De façon plus générale, les théoriciens du design défendent l’idée d’une intelligence extérieure qui aurait réglé les lois de la physique de telle sorte que le développement de l’Univers permette l’apparition de la vie. Les arguments les plus subtils ne remettent donc même pas en cause l’establishment scientifique : les lois de la physique existent, bien sûr, mais pourquoi ces lois, ces réglages précis rendent justement possible l’existence de la vie ? Selon quelques créationnistes, comme l’astronome Hugh Ross ou le philosophe Holmes Rolston III, les constantes fondamentales du monde physique sont réglées de façon si précise que seule une intelligence extérieure a pu en être l’auteur.
Ce qui est avancé par les théories du design, c’est un «idéalisme scientifique». Les sciences «matérialistes» ne devraient plus chercher à pousser plus loin leurs théories lorsqu’elles rencontrent des obstacles, mais elles devraient plutôt reconnaître que les causes matérielles ne suffisent pas à expliquer l’origine et la diversité de la vie.
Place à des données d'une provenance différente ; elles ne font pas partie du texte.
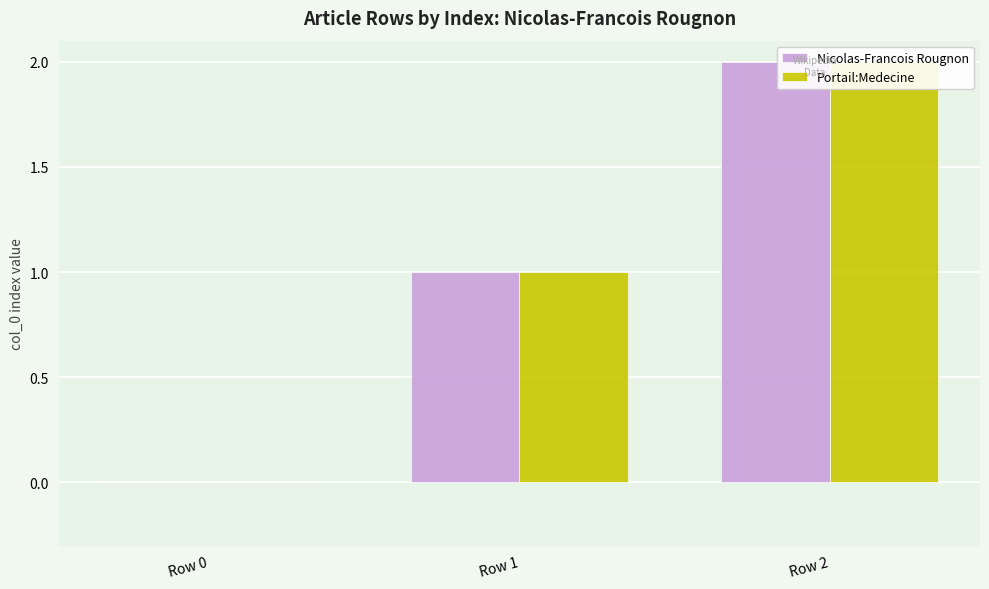

The value of Nicolas-Francois Rougnon at Row 1 is 1. True or false?

True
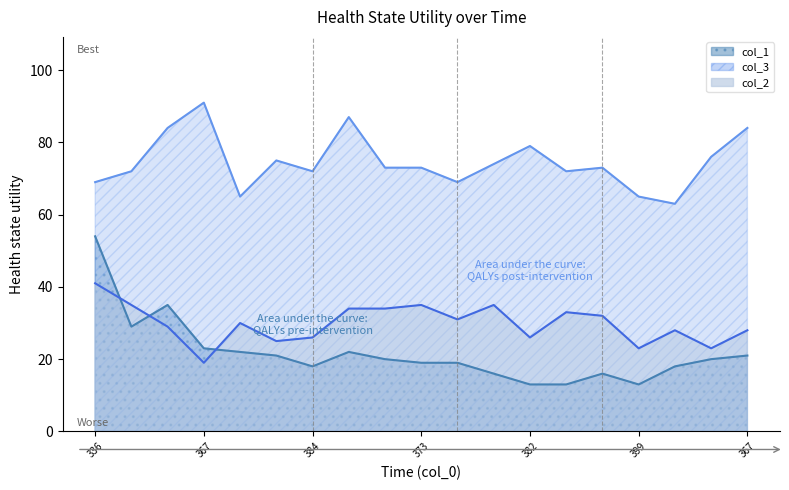

At which label does col_1 reach its peak?

336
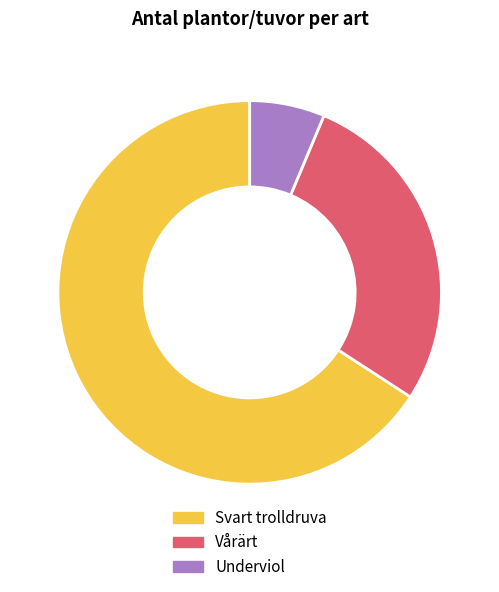

Which category has the smallest portion of the pie?

Underviol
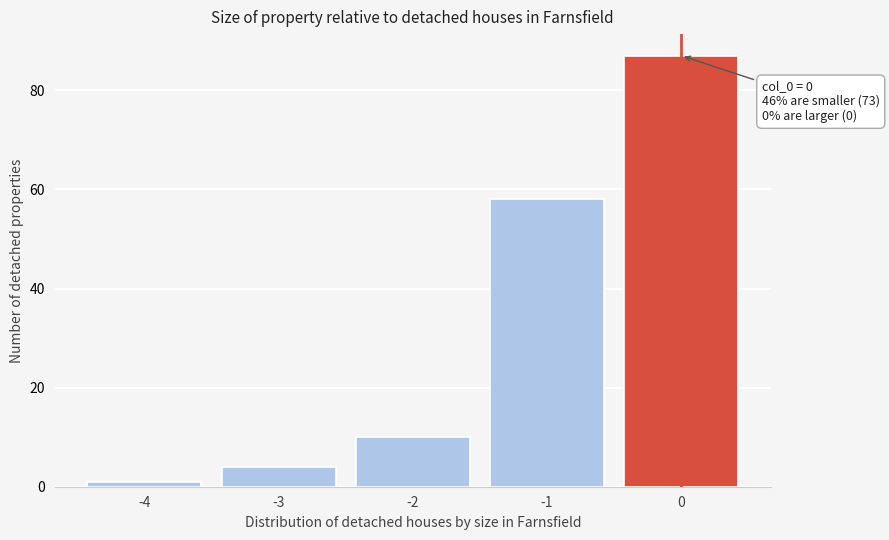

Reading left to right, transcribe all the data shown in this chart.

1	4	10	58	87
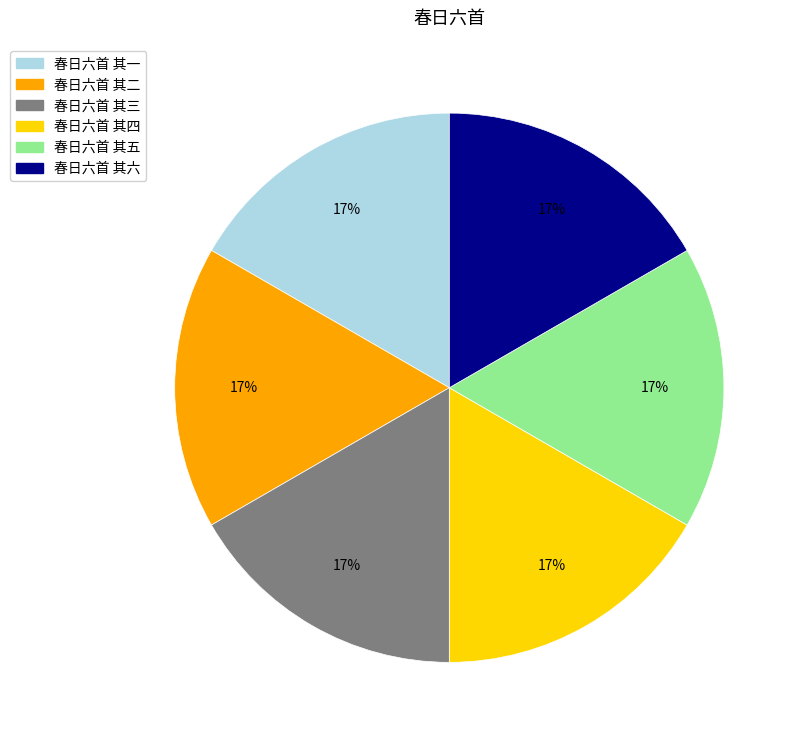

True or false: 春日六首 其六 accounts for 10% of the total.

False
La nature ne peut s’expliquer elle-même, la cause première, le fameux premier mouvement dont parlait Aristote, ne peut venir que d’une intelligence elle-même pré-naturelle : Dieu.
Le créationnisme et ses variantes ne sont toutefois pas que des idées. Tout un réseau institutionnel et économique vient sous-tendre la diffusion de ces idées, si bien que le monde de l’éducation, surtout aux États-Unis, est sous les feux d’une offensive idéologique importante. On tente de faire revenir Dieu dans son déguisement de designer. Des batailles légales ont récemment été engagées en Ohio et au Kansas pour obliger les enseignants à parler des théories du design comme d’une alternative scientifique aux théories de l’évolution. Et rappelons-nous de l’amendement ‘Santorum’ du No Child Left Behind Act adopté sous la première administration Bush, qui avait été vivement critiqué par la communauté scientifique puisqu’il recommandait que «toutes» les vues sur un problème scientifique soient accessibles aux élèves, citant en exemple le problème de l’évolution biologique.
Il importe que nous ne soyons pas dupes sur les stratégies discursives qui sous-tendent cette percée du créationnisme dans les sciences. Ce qui est tenté, c’est de placer les théories scientifiques et les discours créationnistes sur le même plan alors qu’ils relèvent de domaines complètement différents, science d’un coté et foi de l’autre. En finançant la scientifisation du discours créationniste, les groupes religieux tentent simplement de mettre leur foi au même niveau que la science, pour ensuite faire pénétrer leurs croyances dans le domaine de l’éducation sous de faux arguments d’objectivité ; en effet, une fois que le créationnisme s’est présenté comme une théorie scientifique, ses défenseurs soutiennent que le système de l’éducation n’est pas objectif puisqu’il ne présente pas toutes les théories scientifiques.
Il est temps que l’establishment scientifique, surtout aux États-Unis, dénonce plus fermement les stratégies discursives des groupes religieux pour infiltrer le monde de l’éducation. Si un musée qui montre des dinosaures et des humains coexistant relève plutôt de l’anecdote, faire passer des affirmations qui relèvent du domaine de la foi pour des faits scientifiques ouvre une boîte de pandore qui pourrait être difficile à refermer.